> [Passage provided]:
*****

By cross-referencing the list of jobs with the pipeline section below, you can infer what security level the outputs were written to.

The output security levels are:

highly_sensitive
- Researchers can never directly view these outputs
- Researchers can only request code is run against them
moderately_sensitive
- Can be viewed by an approved researcher by logging into a highly secure environment
- These are the only outputs that can be requested for public release via a controlled output review service.

Jobs

Action:

query_distinct_values

Status:

Status: Succeeded

Job identifier:

5brr53e5nj4enuts
Action:

reindex_distinct_values

Status:

Status: Succeeded

Job identifier:

khuej2pbw5v7u57h
Action:

generate_prop_distinct_values_by_organisation_id_measure

Status:

Status: Succeeded

Job identifier:

z3bx2agzfo3s4zs7
Action:

generate_distinct_values_deciles_charts

Status:

Status: Succeeded

Job identifier:

i2igxj777mtte7qk

Pipeline

Show project.yaml

version: "3.0"

*****

> [Work to do]:
**A)** Answer these from the passage on output security levels:
(i) Apart from never viewing them directly, what is the only thing researchers can do with highly_sensitive outputs?
(ii) Which output security level is the only one that can be requested for public release?
(iii) What job identifier is listed for the reindex_distinct_values action?
**B)** Duplicate the passage on output security levels from "highly_sensitive" up to and including "output review service.".
The records that follow have no connection to the passage on output security levels.

(Records)
*****

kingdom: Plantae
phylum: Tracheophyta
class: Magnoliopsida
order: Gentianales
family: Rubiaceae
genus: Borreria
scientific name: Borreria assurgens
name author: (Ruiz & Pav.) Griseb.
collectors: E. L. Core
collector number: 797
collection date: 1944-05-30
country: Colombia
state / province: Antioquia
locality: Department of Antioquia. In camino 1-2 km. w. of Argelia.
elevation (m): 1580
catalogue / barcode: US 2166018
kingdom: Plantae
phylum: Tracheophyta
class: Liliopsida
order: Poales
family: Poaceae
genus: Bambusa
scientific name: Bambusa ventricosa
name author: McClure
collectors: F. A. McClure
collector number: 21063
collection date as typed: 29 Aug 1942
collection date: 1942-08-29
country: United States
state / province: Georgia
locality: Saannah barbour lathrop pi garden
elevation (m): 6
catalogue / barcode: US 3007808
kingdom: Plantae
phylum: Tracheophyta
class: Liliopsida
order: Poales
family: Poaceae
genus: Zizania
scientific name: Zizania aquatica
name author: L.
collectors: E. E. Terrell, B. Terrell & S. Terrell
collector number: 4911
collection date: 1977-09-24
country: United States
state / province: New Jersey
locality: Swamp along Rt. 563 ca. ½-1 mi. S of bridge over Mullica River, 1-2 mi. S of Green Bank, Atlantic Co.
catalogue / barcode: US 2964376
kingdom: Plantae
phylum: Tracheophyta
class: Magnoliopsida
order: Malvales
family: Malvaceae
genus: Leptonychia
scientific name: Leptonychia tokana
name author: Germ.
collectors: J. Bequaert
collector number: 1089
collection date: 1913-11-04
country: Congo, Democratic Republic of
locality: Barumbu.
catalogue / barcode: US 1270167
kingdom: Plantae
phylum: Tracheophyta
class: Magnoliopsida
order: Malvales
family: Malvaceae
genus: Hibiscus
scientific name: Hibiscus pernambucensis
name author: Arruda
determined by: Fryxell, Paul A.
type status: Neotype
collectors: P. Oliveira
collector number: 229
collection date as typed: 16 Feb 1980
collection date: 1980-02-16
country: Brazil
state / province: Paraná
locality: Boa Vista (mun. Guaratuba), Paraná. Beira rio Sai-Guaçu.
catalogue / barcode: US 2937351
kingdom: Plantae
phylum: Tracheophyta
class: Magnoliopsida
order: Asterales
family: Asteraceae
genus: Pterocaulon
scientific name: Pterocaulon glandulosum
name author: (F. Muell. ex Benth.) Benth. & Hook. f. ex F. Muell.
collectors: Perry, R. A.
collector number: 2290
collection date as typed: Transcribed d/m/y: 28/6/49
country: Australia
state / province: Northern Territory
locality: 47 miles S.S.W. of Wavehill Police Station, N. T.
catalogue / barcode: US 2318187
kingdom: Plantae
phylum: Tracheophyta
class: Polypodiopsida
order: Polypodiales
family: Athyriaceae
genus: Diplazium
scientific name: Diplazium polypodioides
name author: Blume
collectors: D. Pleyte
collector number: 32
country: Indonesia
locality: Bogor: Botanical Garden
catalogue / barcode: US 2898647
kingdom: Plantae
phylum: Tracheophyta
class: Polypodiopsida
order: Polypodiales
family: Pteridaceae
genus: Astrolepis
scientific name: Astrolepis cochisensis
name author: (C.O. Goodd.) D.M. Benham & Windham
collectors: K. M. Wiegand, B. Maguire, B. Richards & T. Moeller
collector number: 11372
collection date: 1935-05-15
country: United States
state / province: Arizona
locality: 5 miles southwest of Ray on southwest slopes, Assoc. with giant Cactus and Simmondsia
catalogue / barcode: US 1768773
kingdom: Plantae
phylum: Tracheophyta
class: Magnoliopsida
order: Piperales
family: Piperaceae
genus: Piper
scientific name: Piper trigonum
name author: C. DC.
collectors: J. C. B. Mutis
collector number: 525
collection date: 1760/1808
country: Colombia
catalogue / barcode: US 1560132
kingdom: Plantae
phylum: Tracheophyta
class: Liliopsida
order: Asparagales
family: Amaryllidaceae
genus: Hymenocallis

*****

> [The responses]:
**A)**
(i) Researchers can only request that code is run against them.
(ii) moderately_sensitive
(iii) khuej2pbw5v7u57h

**B)**
highly_sensitive
- Researchers can never directly view these outputs
- Researchers can only request code is run against them
moderately_sensitive
- Can be viewed by an approved researcher by logging into a highly secure environment
- These are the only outputs that can be requested for public release via a controlled output review service.